START Supplied passage

One Star

html to xml

Is there any component or way to convert html files to xml document?
I am nore interested in body and title tags. Everything in <body> of html can stay in <body> tag of xml
Cheers.
10 REPLIES
Community Manager

Re: html to xml

Hi
There is no component can be used to convert html file to xml file directly, you have to extract records from html file and then insert them into xml file.
Consider the following job design to extract desired records from html file:
tFileInputFullRow--main-->tFilterRow-->tExtractRegexFields.
tFileInputFullRow: read each row of html file one by one
tFilterRow: filter the desired row, for example: row startsWith <body>
tExtractRegexFields: use regular expresstion to extract fields
Best regards
Shong
----------------------------------------------------------
Talend | Data Agility for Modern Business
One Star

Re: html to xml

Thanks shong for your reply. I tried it. However, I get this "advanced condition failed" error from tFileInputFullRow.
Log output:
connecting to socket on port 3654
connected
<html xmlns="http://www.w3.org/1999/xhtml" xml:lang="en" lang="en">|advanced condition failed
<head>|advanced condition failed
<meta http-equiv="content-type" content="text/html;" />|advanced condition failed
<title>Partnerships</title>|advanced condition failed
</head>|advanced condition failed
<body><h1 class="entry-title" style="margin-bottom:25px;">Partnerships</h1>|advanced condition failed
.....
....
Community Manager

Re: html to xml

Hi
i tested to read a html file using tFileInputFullRow and I don't have any problem, can you please send me an example file for testing.
Best regards
Shong
----------------------------------------------------------
Talend | Data Agility for Modern Business
One Star

Re: html to xml

Thanks..I restarted it and it works fine.
However, when I try input_row.htmlstring.startsWith("<body>") in tfilterrow component then I see only first line. Seems that it breaks when there is new line within body tag. How can I solve this?

END Supplied passage

Assigned task:
Decide whether each statement agrees with the HTML-to-XML thread, answering yes or no and quoting the deciding words: (a) A single component can turn an HTML file straight into an XML file. (b) The job ran properly after the asker restarted it. (c) The suggested tFilterRow example keeps rows that end with <body>. The data that comes next is from a different source than the HTML-to-XML thread.

START Excerpted records

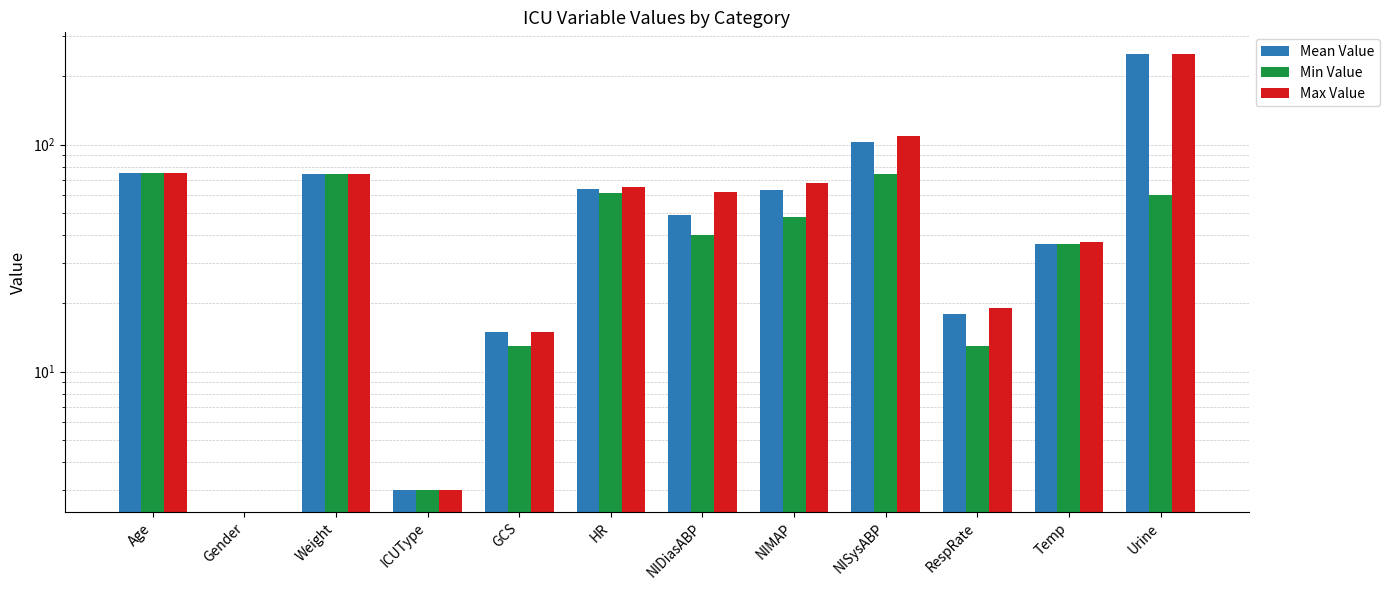

At which label does Min Value reach its minimum?

Gender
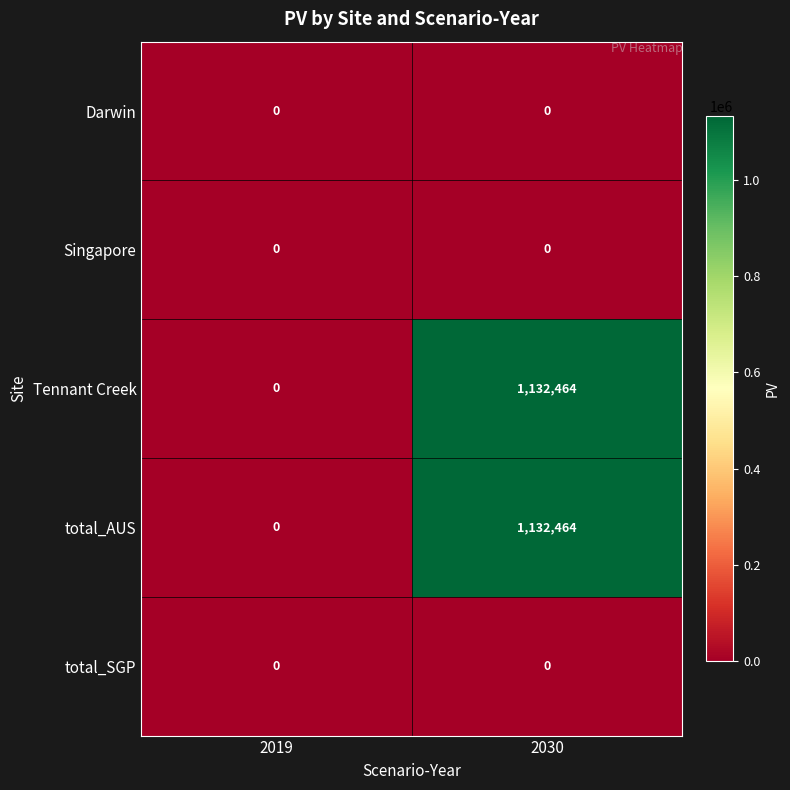

What is the difference between the total_AUS values at 2030 and 2019?

1132464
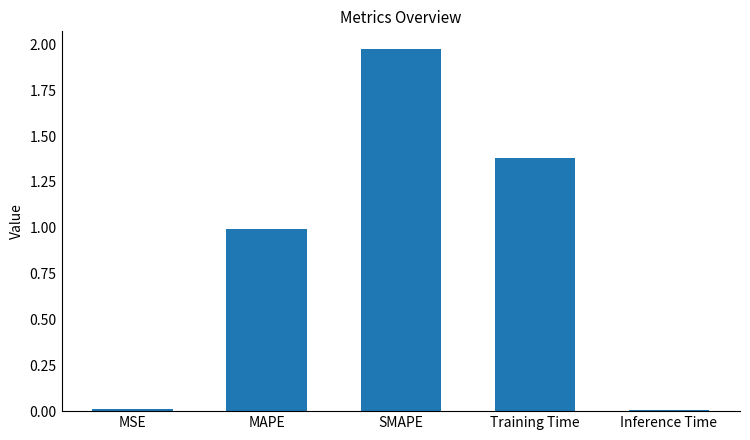

True or false: the data shows 0.0 at Inference Time.

True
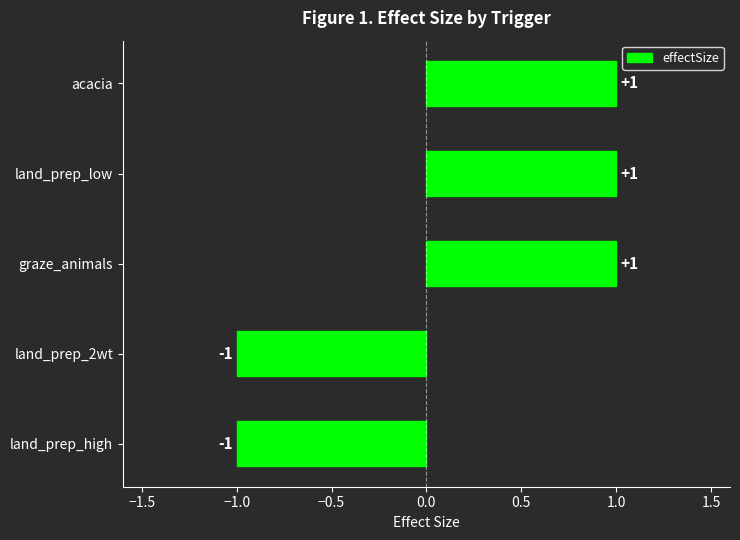

How many series are shown in this chart?

1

END Excerpted records

Output below:
(a) No: "There is no component can be used to convert html file to xml file directly"
(b) Yes: "I restarted it and it works fine."
(c) No: "row startsWith <body>"